Chateau VVB has been thinking about technology a bit lately. We're probably the only household in the leafy western suburbs not to have a big screen TV. We've been talking about it for about a year, during which time of course the prices have fallen quite a bit. LCD screens seem to have been displacing plasma, at least in smaller big screens, if you follow me.
The reception on most channels has been variable, but in particular Channel 10 has been close to unwatchable (that's not a comment on program content, although ti probably should be. Anyway last weekend we splurged on a basic set top box - standard definition and no hard disc -and the results were just bloody amazing. The pictures are sharp and stable, there's no ghosting and the picture quality is the same for ABC, 7, 9, 10 and SBS. Of course this cuts out Briz31 which I watch a bit, so it gets relegated to a small TV in the kitchen.
So this was all quite revelatory and got us wondering about why anyone would want high definition TV. No doubt there is another leap of quality involved, but how much? And, what about the quality at the other end of the system, namely the eyes? For ageing baby boomers such as Mrs VVB and me, who are both reliant on glasses (and I've only got sight in one eye anyway), what would be the real improvement from HDTV? I also recall reading somewhere recently about the effect of HDTV on people such as newsreaders: apparently even small skin blemishes are reproduced in great detail, requiring new ways of applying makeup. Obviously a killer issue for female newsreaders, an occupation very reliant on looking hawt.
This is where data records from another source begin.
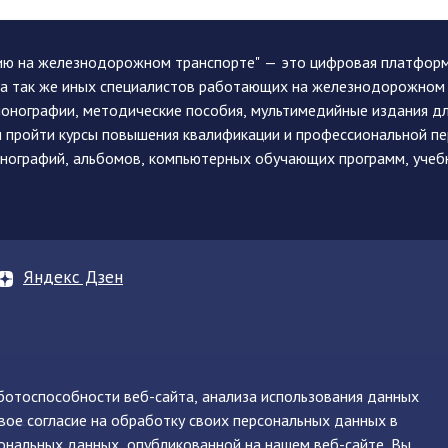
ию на железнодорожном транспорте" — это цифровая платформа
, а так же иных специалистов работающих на железнодорожном
монографии, методические пособия, мультимедийные издания дл
и пройти курсы повышения квалификации и профессиональной п
монографий, альбомов, компьютерных обучающих программ, учеб
Яндекс Дзен
аботоспособности веб-сайта, анализа использования данных
вое согласие на обработку своих персональных данных в
нинская, д. 71
ональных данных, опубликованной на нашем веб-сайте. Вы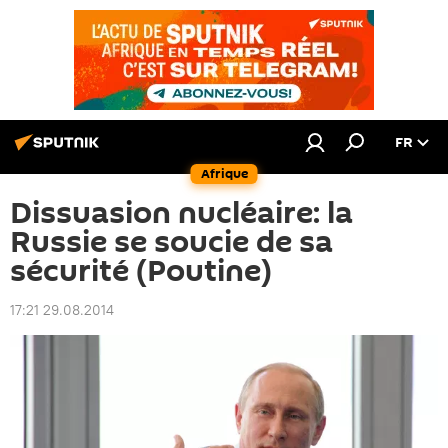
FR
Afrique
Dissuasion nucléaire: la
Russie se soucie de sa
sécurité (Poutine)
17:21 29.08.2014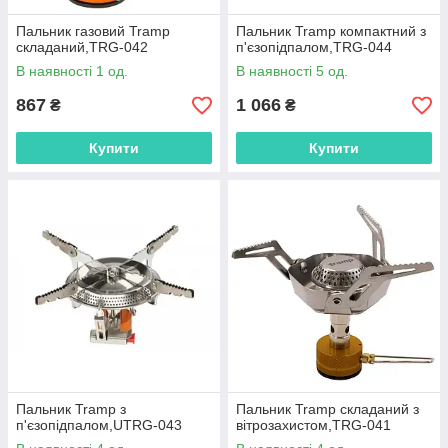
Пальник газовий Tramp
Пальник Tramp компактний з
складаний,TRG-042
п'єзопідпалом,TRG-044
В наявності 1 од.
В наявності 5 од.
867
1 066
₴
₴
Купити
Купити
Пальник Tramp з
Пальник Tramp складаний з
п'єзопідпалом,UTRG-043
вітрозахистом,TRG-041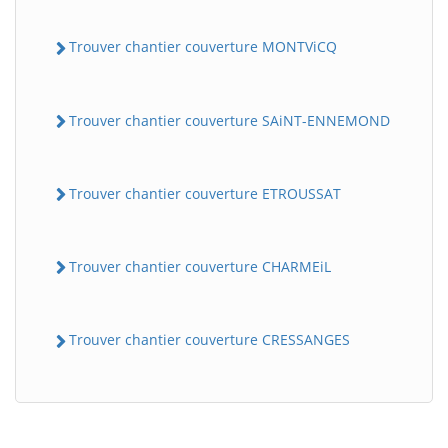
Trouver chantier couverture MONTViCQ
Trouver chantier couverture SAiNT-ENNEMOND
Trouver chantier couverture ETROUSSAT
Trouver chantier couverture CHARMEiL
Trouver chantier couverture CRESSANGES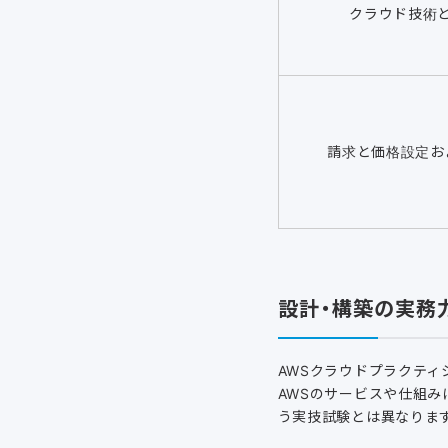
クラウド技術
請求と価格設定お
設計・構築の実務
AWSクラウドプラクテ
AWSのサービスや仕組み
う実技試験とは異なりま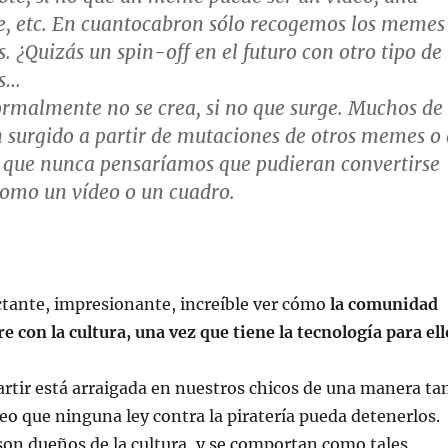
ge, etc. En cuantocabron sólo recogemos los memes
. ¿Quizás un spin-off en el futuro con otro tipo de
ás…
rmalmente no se crea, si no que surge. Muchos de
surgido a partir de mutaciones de otros
memes
o 
s que nunca pensaríamos que pudieran convertirse
como un vídeo o un cuadro.
tante, impresionante, increíble ver cómo
la comunidad
e con la cultura, una vez que tiene la tecnología para ell
rtir está arraigada en nuestros chicos de una manera ta
reo que ninguna ley contra la piratería pueda detenerlos.
son dueños de la cultura, y se comportan como tales.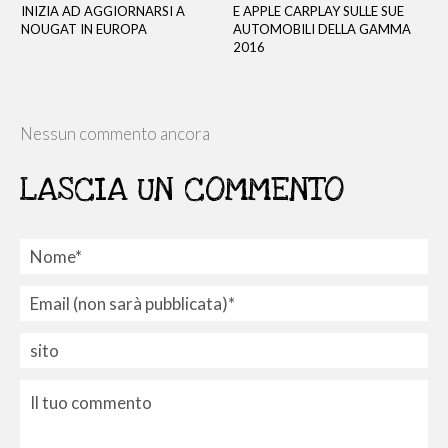
INIZIA AD AGGIORNARSI A
E APPLE CARPLAY SULLE SUE
NOUGAT IN EUROPA
AUTOMOBILI DELLA GAMMA
2016
Nessun commento ancora
LASCIA UN COMMENTO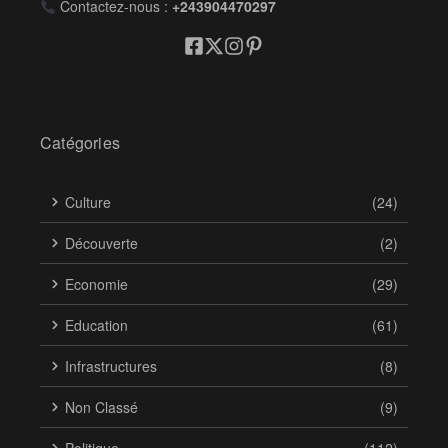
Contactez-nous :
+243904470297
Catégories
Culture
(24)
Découverte
(2)
Economie
(29)
Education
(61)
Infrastructures
(8)
Non Classé
(9)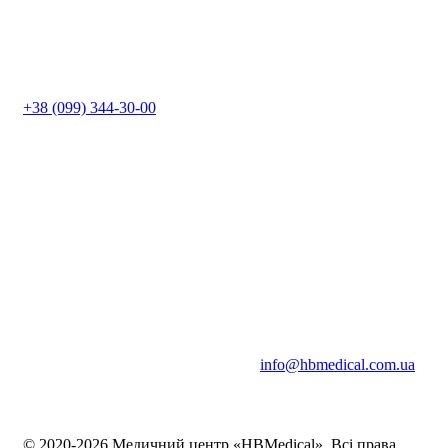
+38 (099) 344-30-00
info@hbmedical.com.ua
© 2020-2026 Медичний центр «HBMedical». Всі права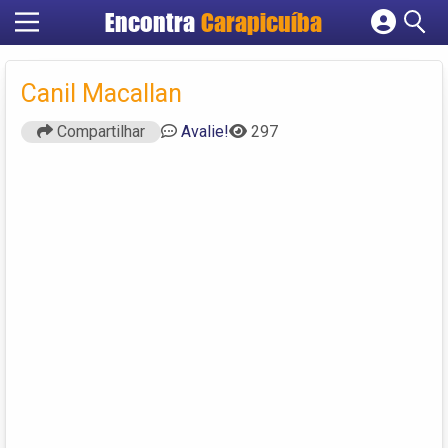
Encontra
Carapicuíba
Cadastrar empresa
Fazer login
Canil Macallan
Criar conta
Compartilhar
Avalie!
297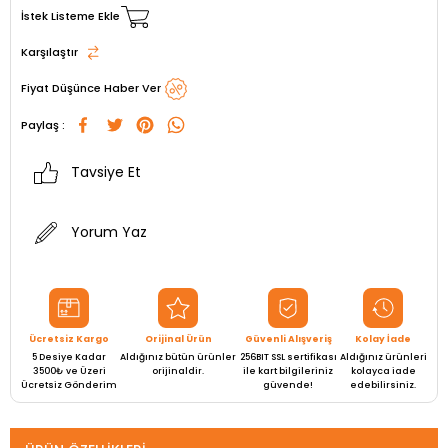
İstek Listeme Ekle
Karşılaştır
Fiyat Düşünce Haber Ver
Paylaş :
Tavsiye Et
Yorum Yaz
Ücretsiz Kargo
Orijinal Ürün
Güvenli Alışveriş
Kolay İade
5 Desiye Kadar
Aldığınız bütün ürünler
256BIT SSL sertifikası
Aldığınız ürünleri
3500₺ ve Üzeri
orijinaldir.
ile kart bilgileriniz
kolayca iade
Ücretsiz Gönderim
güvende!
edebilirsiniz.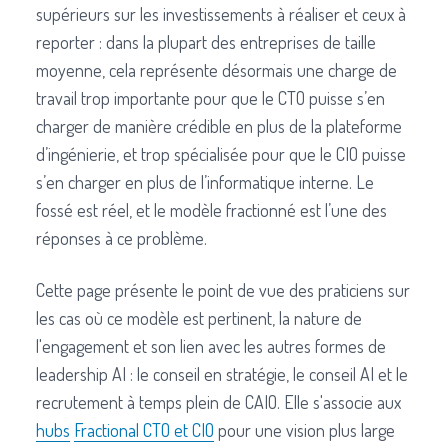
supérieurs sur les investissements à réaliser et ceux à
reporter : dans la plupart des entreprises de taille
moyenne, cela représente désormais une charge de
travail trop importante pour que le CTO puisse s’en
charger de manière crédible en plus de la plateforme
d’ingénierie, et trop spécialisée pour que le CIO puisse
s’en charger en plus de l’informatique interne. Le
fossé est réel, et le modèle fractionné est l’une des
réponses à ce problème.
Cette page présente le point de vue des praticiens sur
les cas où ce modèle est pertinent, la nature de
l'engagement et son lien avec les autres formes de
leadership AI : le conseil en stratégie, le conseil AI et le
recrutement à temps plein de CAIO. Elle s'associe aux
hubs
Fractional CTO et CIO
pour une vision plus large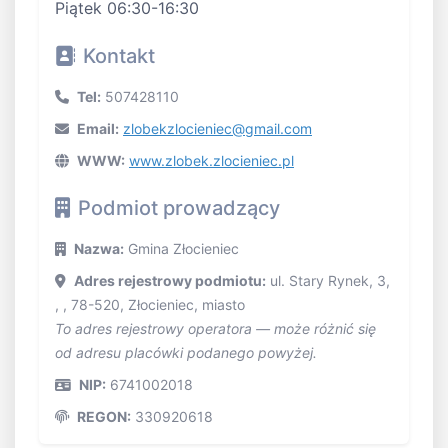
Piątek 06:30-16:30
Kontakt
Tel:
507428110
Email:
zlobekzlocieniec@gmail.com
WWW:
www.zlobek.zlocieniec.pl
Podmiot prowadzący
Nazwa:
Gmina Złocieniec
Adres rejestrowy podmiotu:
ul. Stary Rynek, 3,
, , 78-520, Złocieniec, miasto
To adres rejestrowy operatora — może różnić się
od adresu placówki podanego powyżej.
NIP:
6741002018
REGON:
330920618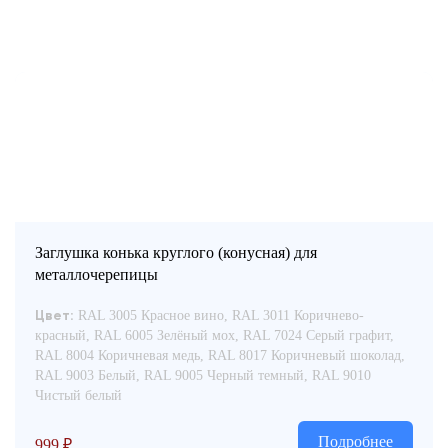
Заглушка конька круглого (конусная) для
металлочерепицы
RAL 3005 Красное вино, RAL 3011 Коричнево-
Цвет:
красный, RAL 6005 Зелёный мох, RAL 7024 Серый графит,
RAL 8004 Коричневая медь, RAL 8017 Коричневый шоколад,
RAL 9003 Белый, RAL 9005 Черный темный, RAL 9010
Чистый белый
Подробнее
999
₽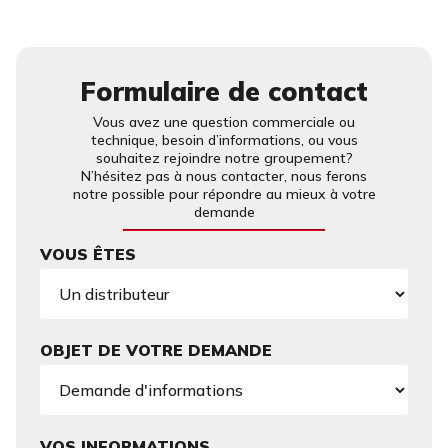
Formulaire de contact
Vous avez une question commerciale ou
technique, besoin d’informations, ou vous
souhaitez rejoindre notre groupement?
N’hésitez pas à nous contacter, nous ferons
notre possible pour répondre au mieux à votre
demande
VOUS ÊTES
OBJET DE VOTRE DEMANDE
VOS INFORMATIONS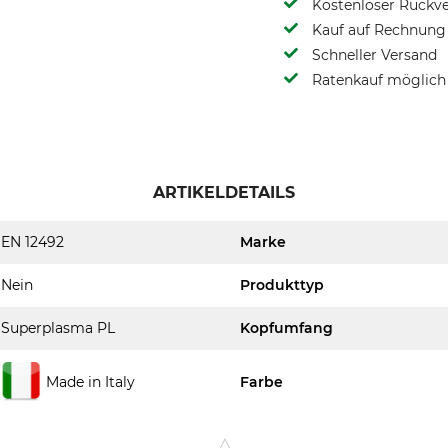
Kostenloser Rückv
Kauf auf Rechnung 
Schneller Versand
Ratenkauf möglich
ARTIKELDETAILS
EN 12492
Marke
Nein
Produkttyp
Superplasma PL
Kopfumfang
Made in Italy
Farbe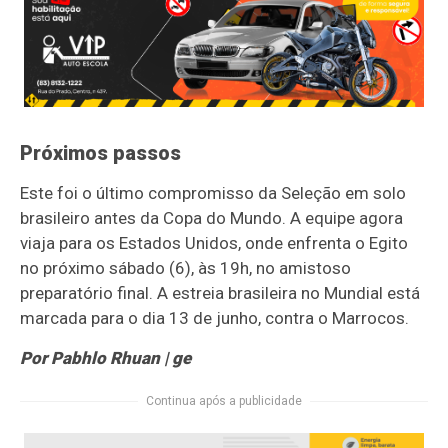
Próximos passos
Este foi o último compromisso da Seleção em solo
brasileiro antes da Copa do Mundo. A equipe agora
viaja para os Estados Unidos, onde enfrenta o Egito
no próximo sábado (6), às 19h, no amistoso
preparatório final. A estreia brasileira no Mundial está
marcada para o dia 13 de junho, contra o Marrocos.
Por Pabhlo Rhuan | ge
Continua após a publicidade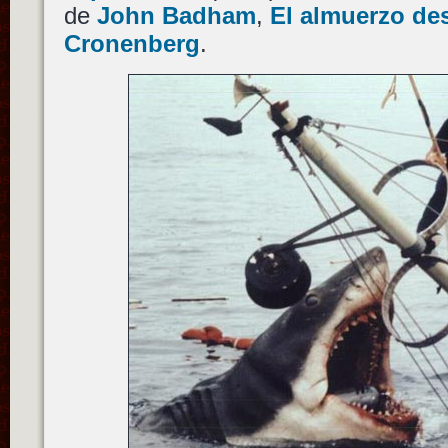
de
John Badham
,
El almuerzo d
Cronenberg
.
I'd also been reading about the emerging HD DVD war between HD-DVD and Blu-Ray, which threatened to be a rerun of the VHS/Betamax debacle of the early 1980s. So this article about a possible techno fix was intriguing. The article does point out though that the inventors, LG, would need to pay double licensing fees which may make its player uneconomic.
The proponents of the newer technologies like Apple, with its iPod, and YouTube were forecasting that hard copy technologies such as DVD were doomed anyway. It seems to me that there are quite a few factors at work which make forescasting the eventual outcome a bit problematic:
- HD DVD in either format is still expensive, as new technologies usually are, and so take is limited to early adopters. You'd need to have prices fall before mainstream purchasers committed to the medium.
- Is the difference between standard and high definition all that worthwhile? Will consumers value the difference enough to take it up?
- What about the cost of content on YouTube, for example? Once a lot of the content is not free - as it has been but I believe there are copyright cases now in play - will there still be exponential growth?
- And finally, just to get a bit silly, suppose we have a swing back to a more community-oriented way of life rather than today's apparent triumph of individualism? Will it still be OK to walk around in an iPod cocoon, oblivious of one's surroundings, and to retreat to the home theatre?
Yes, I have heard of Ned Ludd. So has this bloke, it would seem.
We need to take account of the product cycle and economies generated through better distribution, provided those channels get their pricing right. My understanding is that popular culture distribution is tightly controlled by a small number of global players: hardly conductive to open competition with widespread consumer choice.